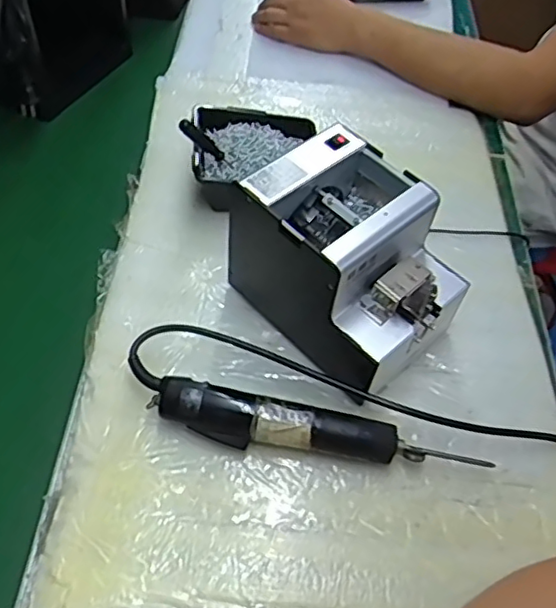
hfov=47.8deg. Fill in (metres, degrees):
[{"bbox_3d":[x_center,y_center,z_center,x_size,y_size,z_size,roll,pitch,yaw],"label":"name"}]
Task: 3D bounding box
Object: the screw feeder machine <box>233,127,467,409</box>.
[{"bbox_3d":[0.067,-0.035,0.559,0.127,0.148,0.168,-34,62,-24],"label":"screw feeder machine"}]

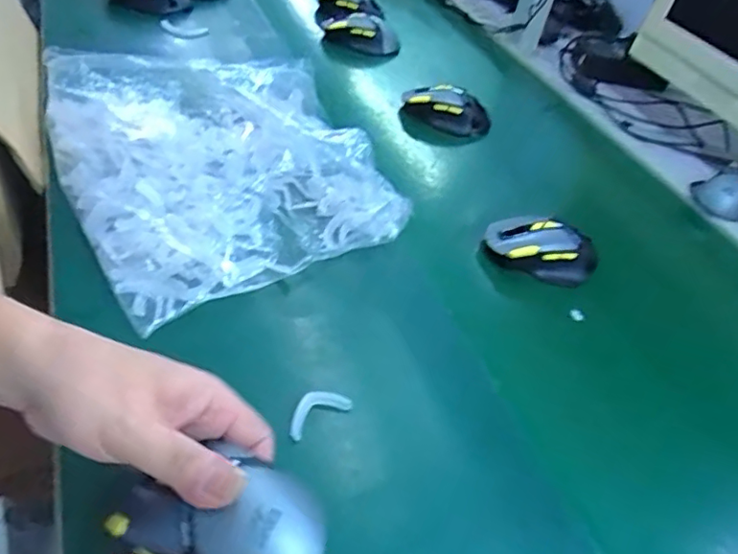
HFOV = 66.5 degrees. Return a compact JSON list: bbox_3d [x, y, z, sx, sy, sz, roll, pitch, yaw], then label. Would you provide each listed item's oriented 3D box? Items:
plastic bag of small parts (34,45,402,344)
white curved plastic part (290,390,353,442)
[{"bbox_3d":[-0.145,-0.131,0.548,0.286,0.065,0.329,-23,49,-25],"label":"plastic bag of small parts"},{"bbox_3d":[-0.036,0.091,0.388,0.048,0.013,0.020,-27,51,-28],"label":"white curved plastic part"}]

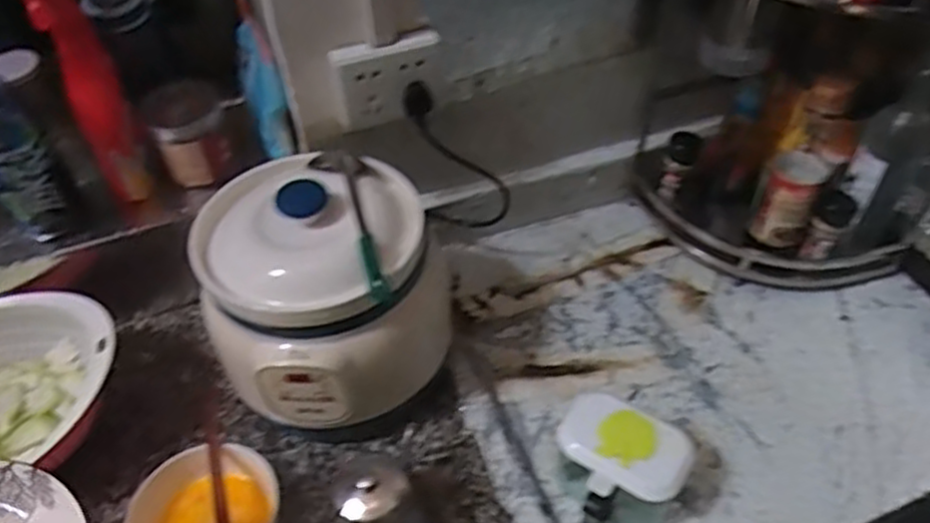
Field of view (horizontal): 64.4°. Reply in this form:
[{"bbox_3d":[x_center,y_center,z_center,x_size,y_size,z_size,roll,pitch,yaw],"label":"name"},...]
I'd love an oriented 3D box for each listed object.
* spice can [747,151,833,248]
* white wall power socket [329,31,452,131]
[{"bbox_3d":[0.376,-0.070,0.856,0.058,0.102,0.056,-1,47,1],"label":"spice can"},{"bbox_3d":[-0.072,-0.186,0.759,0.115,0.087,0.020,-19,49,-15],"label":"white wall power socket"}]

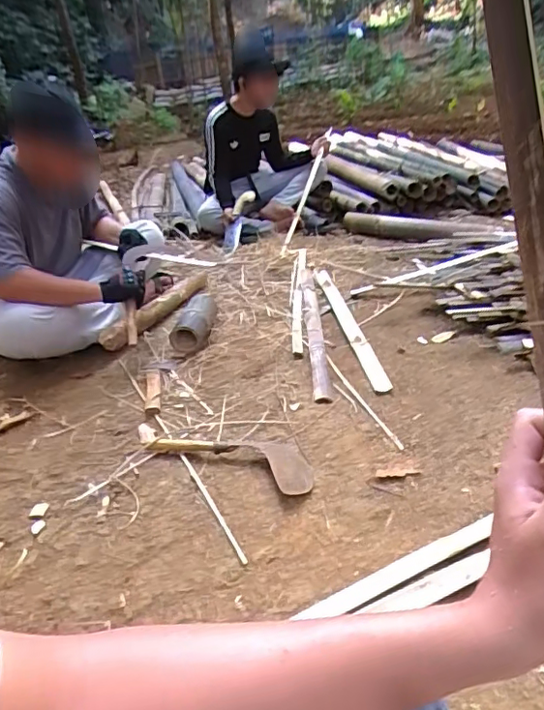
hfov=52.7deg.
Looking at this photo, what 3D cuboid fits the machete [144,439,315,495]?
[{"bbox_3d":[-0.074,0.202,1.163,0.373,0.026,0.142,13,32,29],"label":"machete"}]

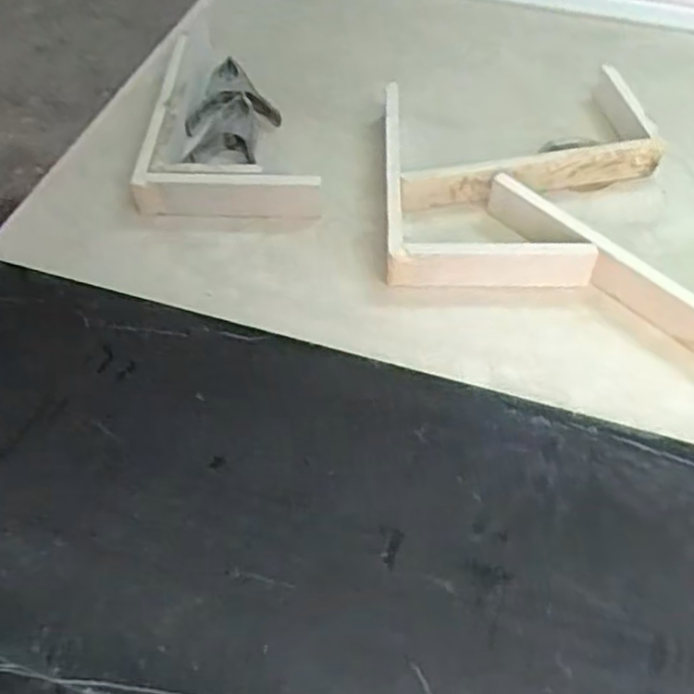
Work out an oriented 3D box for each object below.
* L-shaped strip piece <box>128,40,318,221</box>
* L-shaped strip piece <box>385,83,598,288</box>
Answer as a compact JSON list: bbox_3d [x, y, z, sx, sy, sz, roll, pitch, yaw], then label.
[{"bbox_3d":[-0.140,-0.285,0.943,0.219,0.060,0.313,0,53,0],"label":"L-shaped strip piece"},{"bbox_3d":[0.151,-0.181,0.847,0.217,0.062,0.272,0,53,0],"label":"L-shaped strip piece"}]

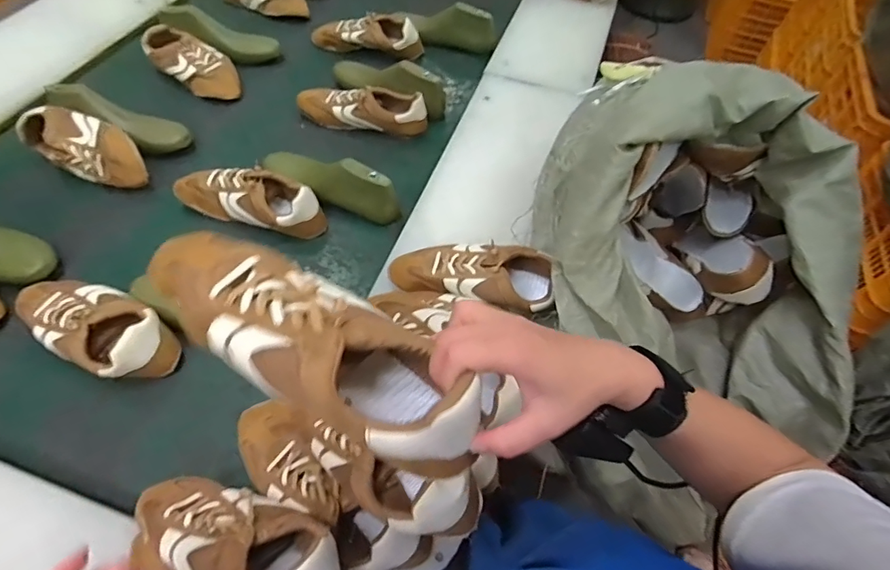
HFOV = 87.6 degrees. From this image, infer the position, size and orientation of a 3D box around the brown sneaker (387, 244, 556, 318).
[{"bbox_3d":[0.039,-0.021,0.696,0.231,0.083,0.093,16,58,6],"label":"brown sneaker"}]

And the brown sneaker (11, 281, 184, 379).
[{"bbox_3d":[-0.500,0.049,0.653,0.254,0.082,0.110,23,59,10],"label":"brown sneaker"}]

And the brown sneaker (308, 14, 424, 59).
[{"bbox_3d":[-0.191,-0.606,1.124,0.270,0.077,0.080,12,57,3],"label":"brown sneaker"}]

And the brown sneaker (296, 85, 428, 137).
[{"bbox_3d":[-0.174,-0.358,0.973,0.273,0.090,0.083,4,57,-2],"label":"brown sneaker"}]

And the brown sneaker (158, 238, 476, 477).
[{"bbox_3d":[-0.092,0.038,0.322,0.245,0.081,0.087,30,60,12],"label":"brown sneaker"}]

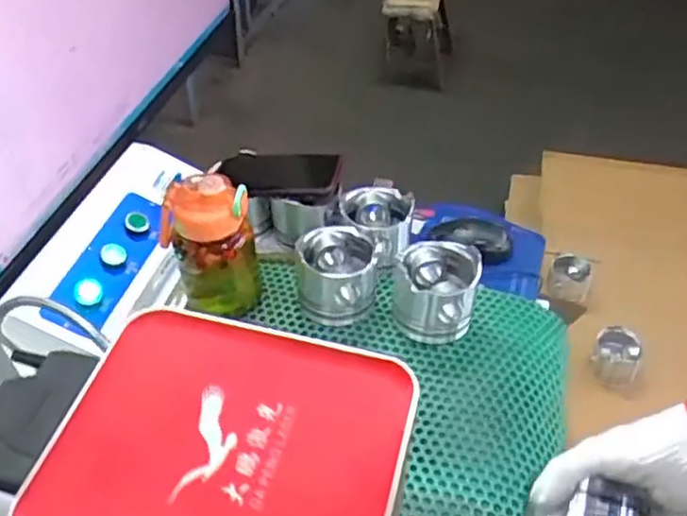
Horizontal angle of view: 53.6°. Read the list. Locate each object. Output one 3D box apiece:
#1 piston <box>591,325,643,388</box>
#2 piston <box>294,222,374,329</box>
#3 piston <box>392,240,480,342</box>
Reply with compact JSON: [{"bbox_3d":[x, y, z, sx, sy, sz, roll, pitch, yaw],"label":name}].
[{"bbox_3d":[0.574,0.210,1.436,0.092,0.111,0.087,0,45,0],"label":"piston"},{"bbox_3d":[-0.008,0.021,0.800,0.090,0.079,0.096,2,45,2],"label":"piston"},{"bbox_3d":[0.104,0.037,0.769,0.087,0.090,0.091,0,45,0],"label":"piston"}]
————
**About this task:** Search the entries for the word "view" and gather every line where it appears.

**Expected answer:**
Field of view (horizontal): 64.4°. Reply in this form:
Horizontal angle of view: 53.6°. Read the list. Locate each object. Output one 3D box apiece:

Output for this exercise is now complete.